## REQUEST:
The response should contain only those lines of the entries below that include the string "птицы".

(Modification records)
::::::

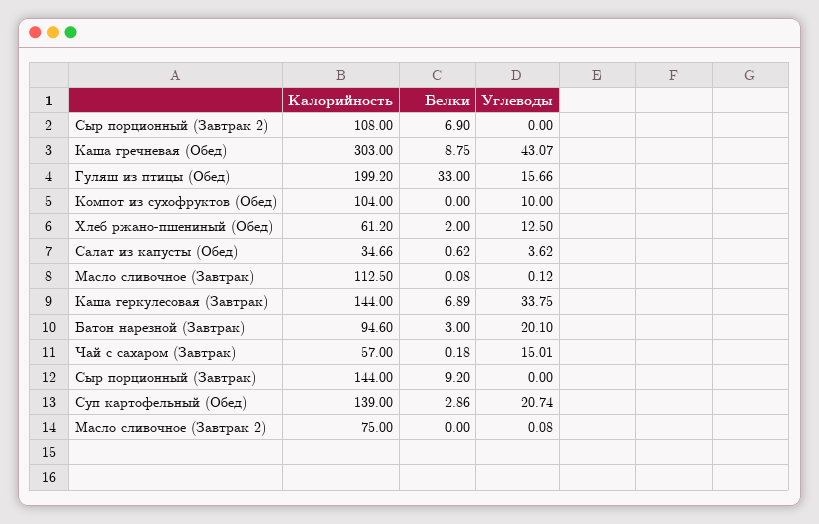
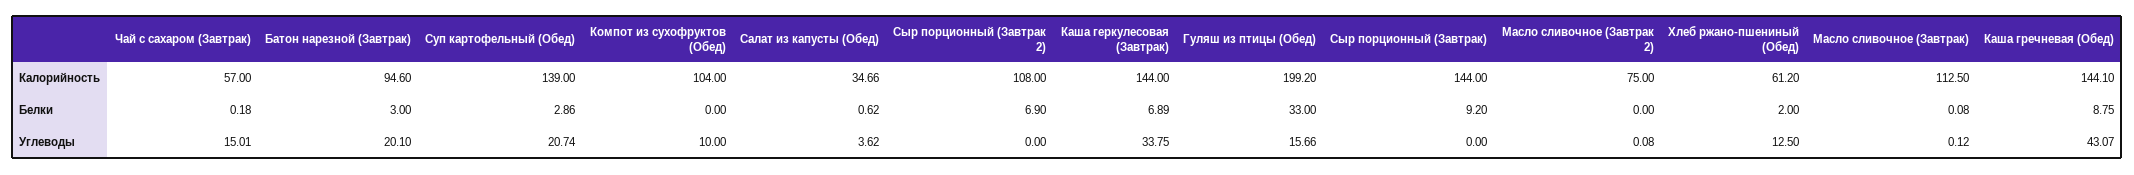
  {
    "Калорийность": {
      "Сыр порционный (Завтрак 2)": 108,
-     "Каша гречневая (Обед)": 303,
+     "Каша гречневая (Обед)": 144.1,
      "Гуляш из птицы (Обед)": 199.2,
      "Компот из сухофруктов (Обед)": 104,
      "Хлеб ржано-пшениный (Обед)": 61.2,
      "Салат из капусты (Обед)": 34.66,
      "Масло сливочное (Завтрак)": 112.5,
      "Каша геркулесовая (Завтрак)": 144,
      "Батон нарезной (Завтрак)": 94.6,
      "Чай с сахаром (Завтрак)": 57,
      "Сыр порционный (Завтрак)": 144,
      "Суп картофельный (Обед)": 139,
      "Масло сливочное (Завтрак 2)": 75
    },
    "Белки": {
      "Сыр порционный (Завтрак 2)": 6.9,
      "Каша гречневая (Обед)": 8.75,
      "Гуляш из птицы (Обед)": 33,
      "Компот из сухофруктов (Обед)": 0,
      "Хлеб ржано-пшениный (Обед)": 2,
      "Салат из капусты (Обед)": 0.62,
      "Масло сливочное (Завтрак)": 0.08,
      "Каша геркулесовая (Завтрак)": 6.89,
      "Батон нарезной (Завтрак)": 3,
      "Чай с сахаром (Завтрак)": 0.18,
      "Сыр порционный (Завтрак)": 9.2,
      "Суп картофельный (Обед)": 2.86,
      "Масло сливочное (Завтрак 2)": 0
    },
    "Углеводы": {
      "Сыр порционный (Завтрак 2)": 0,
      "Каша гречневая (Обед)": 43.07,
      "Гуляш из птицы (Обед)": 15.66,
      "Компот из сухофруктов (Обед)": 10,
      "Хлеб ржано-пшениный (Обед)": 12.5,
      "Салат из капусты (Обед)": 3.62,
      "Масло сливочное (Завтрак)": 0.12,
      "Каша геркулесовая (Завтрак)": 33.75,
      "Батон нарезной (Завтрак)": 20.1,
      "Чай с сахаром (Завтрак)": 15.01,
      "Сыр порционный (Завтрак)": 0,
      "Суп картофельный (Обед)": 20.74,
      "Масло сливочное (Завтрак 2)": 0.08
    }
  }

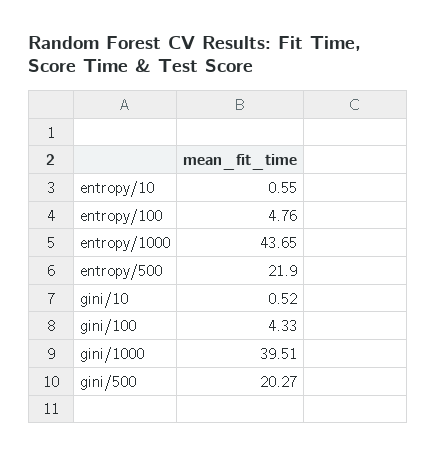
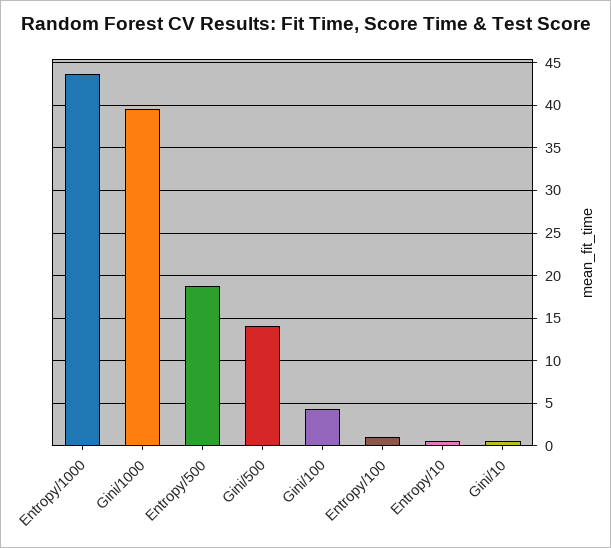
  {
    "entropy/10": 0.55,
-   "entropy/100": 4.76,
+   "entropy/100": 1,
    "entropy/1000": 43.65,
-   "entropy/500": 21.9,
+   "entropy/500": 19,
    "gini/10": 0.52,
    "gini/100": 4.33,
    "gini/1000": 39.51,
-   "gini/500": 20.27
+   "gini/500": 14
  }

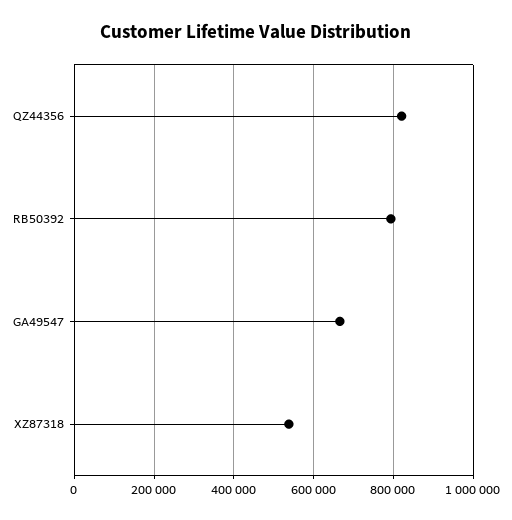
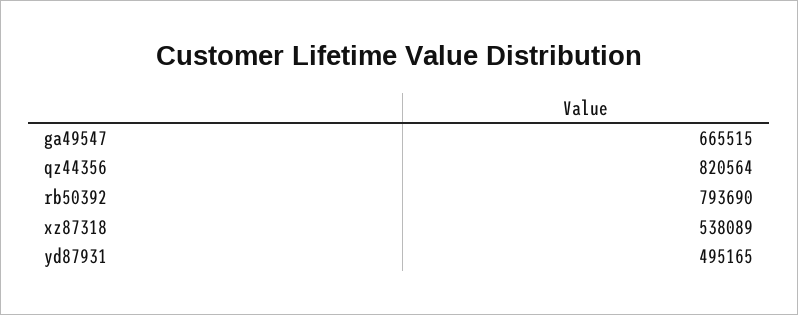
  {
    "QZ44356": 820564,
    "RB50392": 793690,
    "GA49547": 665515,
-   "XZ87318": 538089
+   "XZ87318": 538089,
+   "yd87931": 495165
  }

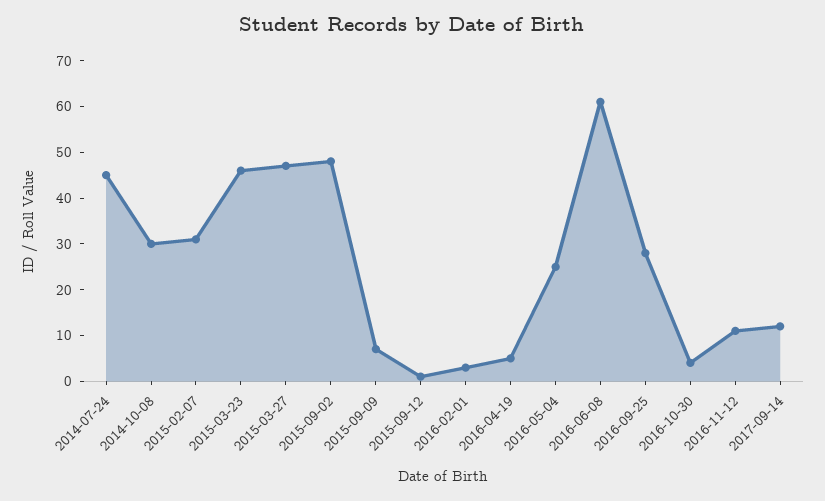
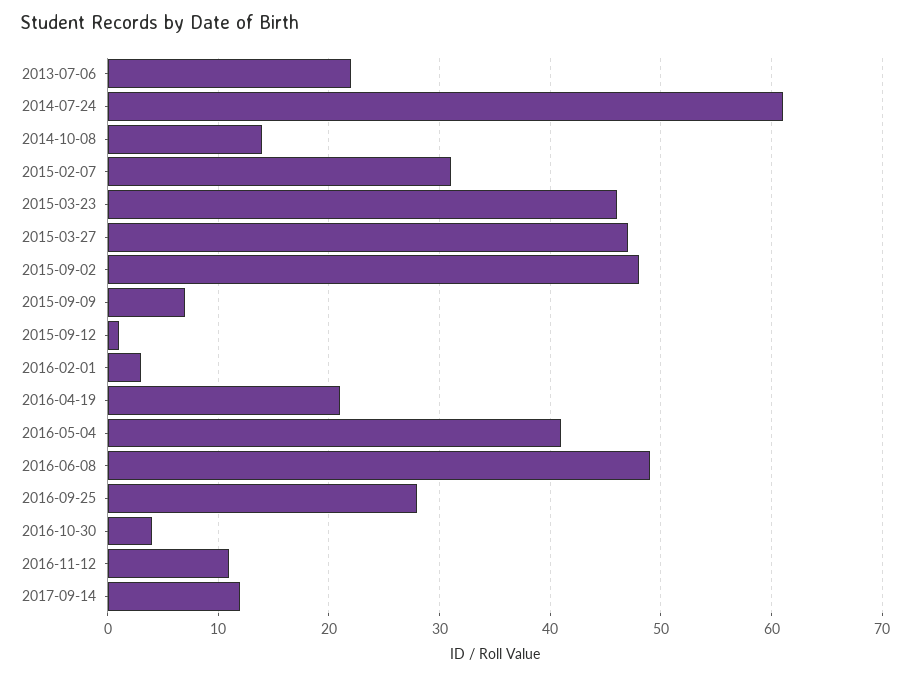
  {
-   "2014-07-24": 45,
+   "2014-07-24": 61,
-   "2014-10-08": 30,
+   "2014-10-08": 14,
    "2015-02-07": 31,
    "2015-03-23": 46,
    "2015-03-27": 47,
    "2015-09-02": 48,
    "2015-09-09": 7,
    "2015-09-12": 1,
    "2016-02-01": 3,
-   "2016-04-19": 5,
+   "2016-04-19": 21,
-   "2016-05-04": 25,
+   "2016-05-04": 41,
-   "2016-06-08": 60,
+   "2016-06-08": 49,
    "2016-09-25": 28,
    "2016-10-30": 4,
    "2016-11-12": 11,
-   "2017-09-14": 12
+   "2017-09-14": 12,
+   "2013-07-06": 22
  }

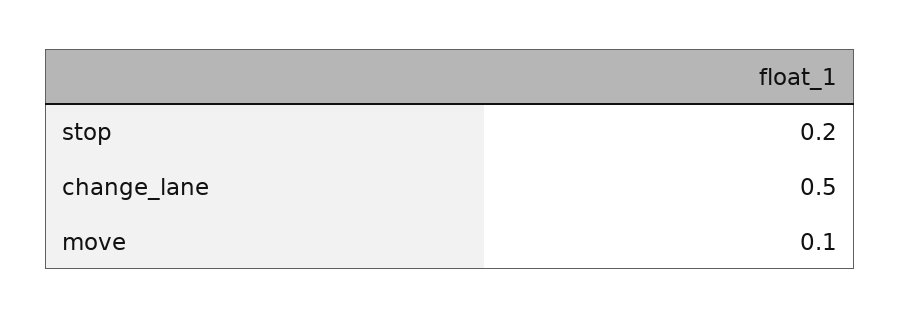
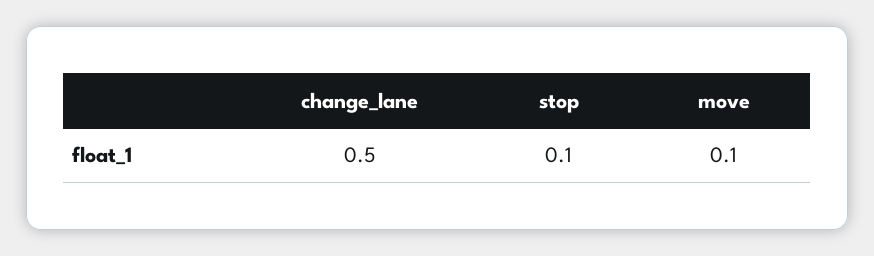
  {
-   "stop": 0.2,
+   "stop": 0.1,
    "change_lane": 0.5,
    "move": 0.1
  }

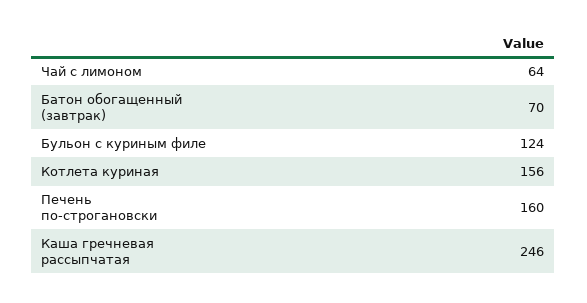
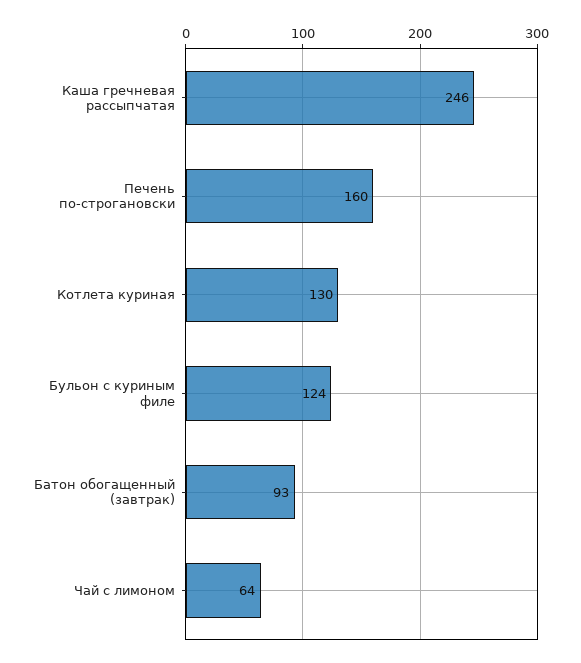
  {
    "Чай с лимоном": 64,
-   "Батон обогащенный (завтрак)": 70,
+   "Батон обогащенный (завтрак)": 93,
    "Бульон с куриным филе": 124,
-   "Котлета куриная": 156,
+   "Котлета куриная": 130,
    "Печень по-строгановски": 160,
    "Каша гречневая рассыпчатая": 246
  }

::::::

## RESULT OF THE TASK:
      "Гуляш из птицы (Обед)": 199.2,
      "Гуляш из птицы (Обед)": 33,
      "Гуляш из птицы (Обед)": 15.66,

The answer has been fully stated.